MLlib提供标准的机器学习算法API,能够方便的将不同的算法组合成一个独立的管道,或者叫工作流。
• DataFrame:ML API使用Sark SQL中的DataFrme作为机器学习数据集,可容纳各种类型的数据,如DataFrame可能是存储文本的不同列,特征向量,真正的标签或者预测。
• 转换器:Transformer是一种算法,可以将一个DataFrame转换成另一个DataFrame。如机器学习模型是一个转换器,可以将特征向量的DataFrame转换成预测结果的DataFrame。
• 预测器:一个预测是一个算法,可以基于DataFrame产出一个转换器。如机器学习算法是一种预测,训练DataFrame并产生一个模型。
• 管道/工作流:管道链接多个转换器和预测器生成一个机器学习工作流。
• 参数:所有的转换器和预测器共享一个通用的API指定参数。
MLlib standardizes APIs for machine learning algorithms to make it easier to combine multiple algorithms into a single pipeline, or workflow. This section covers the key concepts introduced by the Pipelines API, where the pipeline concept is mostly inspired by the scikit-learn project.
• DataFrame: This ML API uses DataFrame from Spark SQL as an ML dataset, which can hold a variety of data types. E.g., a DataFrame could have different columns storing text, feature vectors, true labels, and predictions.
• Transformer: A Transformer is an algorithm which can transform one DataFrame into another DataFrame. E.g., an ML model is a Transformer which transforms a DataFrame with features into a DataFrame with predictions.
• Estimator: An Estimator is an algorithm which can be fit on a DataFrame to produce a Transformer. E.g., a learning algorithm is an Estimator which trains on a DataFrame and produces a model.
• Pipeline: A Pipeline chains multiple Transformers and Estimators together to specify an ML workflow.
• Parameter: All Transformers and Estimators now share a common API for specifying parameters.
机器学习可以处理多种类型的数据,比如矢量/文本/图像和结构化数据,这里DataFrame API源于Spark SQL,主要用来处理各种类型的数据。
DataFrame支持简单的和结构化类型,同时支持ML中常用的vector,可以从规则的RDD中显示或者隐式的构建。
Machine learning can be applied to a wide variety of data types, such as vectors, text, images, and structured data.
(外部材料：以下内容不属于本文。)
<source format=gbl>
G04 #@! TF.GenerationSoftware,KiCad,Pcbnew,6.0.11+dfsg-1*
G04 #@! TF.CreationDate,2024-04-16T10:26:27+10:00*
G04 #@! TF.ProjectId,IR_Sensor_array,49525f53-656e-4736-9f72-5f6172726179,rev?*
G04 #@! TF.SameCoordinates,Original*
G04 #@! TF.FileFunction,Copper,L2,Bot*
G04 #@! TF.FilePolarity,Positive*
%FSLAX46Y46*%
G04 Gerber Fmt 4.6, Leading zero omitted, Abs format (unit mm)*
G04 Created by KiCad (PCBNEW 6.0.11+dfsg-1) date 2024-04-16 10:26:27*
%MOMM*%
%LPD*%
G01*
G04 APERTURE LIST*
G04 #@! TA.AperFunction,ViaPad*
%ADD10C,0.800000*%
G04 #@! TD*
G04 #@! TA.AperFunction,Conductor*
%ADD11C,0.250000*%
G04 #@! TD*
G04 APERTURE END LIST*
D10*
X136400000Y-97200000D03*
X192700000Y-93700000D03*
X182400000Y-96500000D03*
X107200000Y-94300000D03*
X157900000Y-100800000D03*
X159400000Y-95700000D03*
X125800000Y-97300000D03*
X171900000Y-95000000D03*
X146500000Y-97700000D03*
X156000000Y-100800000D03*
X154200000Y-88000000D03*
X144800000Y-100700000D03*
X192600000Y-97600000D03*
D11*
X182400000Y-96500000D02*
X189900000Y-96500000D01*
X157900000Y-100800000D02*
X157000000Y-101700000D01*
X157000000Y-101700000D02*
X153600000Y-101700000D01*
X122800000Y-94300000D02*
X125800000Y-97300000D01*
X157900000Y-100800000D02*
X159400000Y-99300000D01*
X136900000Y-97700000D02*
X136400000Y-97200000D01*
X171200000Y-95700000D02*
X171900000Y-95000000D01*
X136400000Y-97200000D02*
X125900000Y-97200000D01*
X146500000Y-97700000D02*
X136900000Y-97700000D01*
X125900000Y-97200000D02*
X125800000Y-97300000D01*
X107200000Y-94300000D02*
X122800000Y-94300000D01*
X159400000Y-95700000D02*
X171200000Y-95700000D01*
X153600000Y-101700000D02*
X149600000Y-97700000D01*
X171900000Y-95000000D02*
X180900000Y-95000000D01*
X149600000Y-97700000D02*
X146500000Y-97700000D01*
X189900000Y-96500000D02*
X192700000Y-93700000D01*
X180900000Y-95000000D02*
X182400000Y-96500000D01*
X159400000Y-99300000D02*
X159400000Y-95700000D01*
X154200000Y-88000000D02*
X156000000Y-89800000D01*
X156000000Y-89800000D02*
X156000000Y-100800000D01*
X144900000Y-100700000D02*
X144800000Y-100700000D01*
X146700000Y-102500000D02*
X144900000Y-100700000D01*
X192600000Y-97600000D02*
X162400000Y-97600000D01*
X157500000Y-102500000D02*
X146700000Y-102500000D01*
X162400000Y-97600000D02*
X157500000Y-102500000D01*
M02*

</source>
This API adopts the DataFrame from Spark SQL in order to support a variety of data types.
DataFrame supports many basic and structured types; see the Spark SQL datatype reference for a list of supported types. In addition to the types listed in the Spark SQL guide, DataFrame can use ML Vector types.
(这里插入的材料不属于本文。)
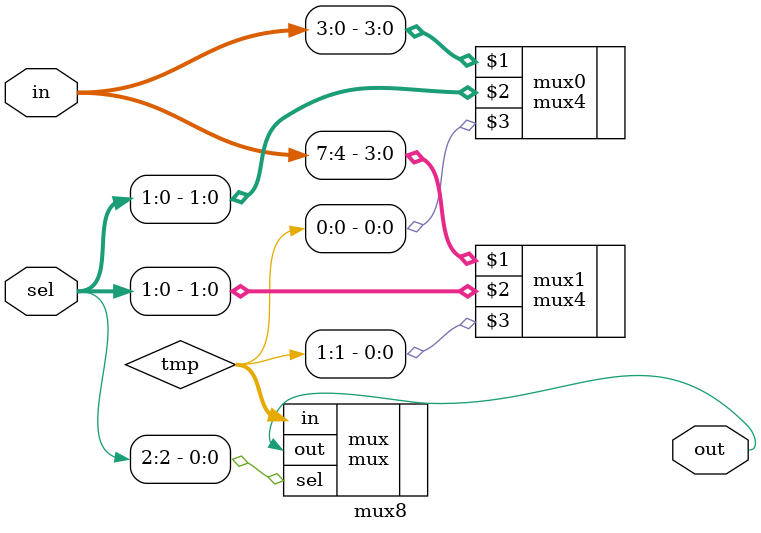
<source format=v>
module mux8(
  input [7:0] in,
  input [2:0] sel,
  output out);
  
  wire [1:0] tmp;
  
  mux4 mux0(in[3:0],sel[1:0],tmp[0]);
  mux4 mux1(in[7:4],sel[1:0],tmp[1]);  
  mux mux(.in(tmp),.sel(sel[2]),.out(out));
endmodule

</source>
A DataFrame can be created either implicitly or explicitly from a regular RDD. See the code examples below and the Spark SQL programming guide for examples.
Columns in a DataFrame are named. The code examples below use names such as “text,” “features,” and “label.”
Pipeline components
转换器是一个抽象概念,他包括特征转换和模型学习,继承transform方法,这个方法可以将一个DataFrame转换成另一个,通常为添加一列或者多个列。如
(1) 一个特征转换对于DataFrame的操作可能为,读取一个列,将他映射成为一个新的列,然后输出一个新的DataFrame。
(2) 一个模型学习对于DataFrame的操作可能为,读取包含一组特征的列,然后预测结果,最后将添加预测结果的新数据输出为一个DataFrame。
A Transformer is an abstraction that includes feature transformers and learned models. Technically, a Transformer,implements a method transform(), which converts one DataFrame into another, generally by appending one or more columns. For example:
• A feature transformer might take a DataFrame, read a column (e.g., text), map it into a new column (e.g., feature vectors), and output a new DataFrame with the mapped column appended.
• A learning model might take a DataFrame, read the column containing feature vectors, predict the label for each feature vector, and output a new DataFrame with predicted labels appended as a column.
Estimators
预测器是学习算法或者其他算法的抽象,用来训练数据。预测器继承fit方法,可以接收一个DataFrame输入,然后产出一个模型。例如,像逻辑回归算法是一种预测,调用fit方法来训练一个逻辑回归模型。
An Estimator abstracts the concept of a learning algorithm or any algorithm that fits or trains on data. Technically, an Estimator implements a method fit(), which accepts a DataFrame and produces a Model, which is a Transformer. For example, a learning algorithm such as LogisticRegression is an Estimator, and calling fit() trains a LogisticRegressionModel, which is a Model and hence a Transformer.
Properties of pipeline components
Transformer.transform()和 Estimator.fit()都是无状态的。在将来,可能会被有状态的算法替代。每个转换器和预测器都有一个唯一的ID,这在参数调节中很有用处。
Transformer.transform()s and Estimator.fit()s are both stateless. In the future, stateful algorithms may be supported via alternative concepts.
Each instance of a Transformer or Estimator has a unique ID, which is useful in specifying parameters (discussed below).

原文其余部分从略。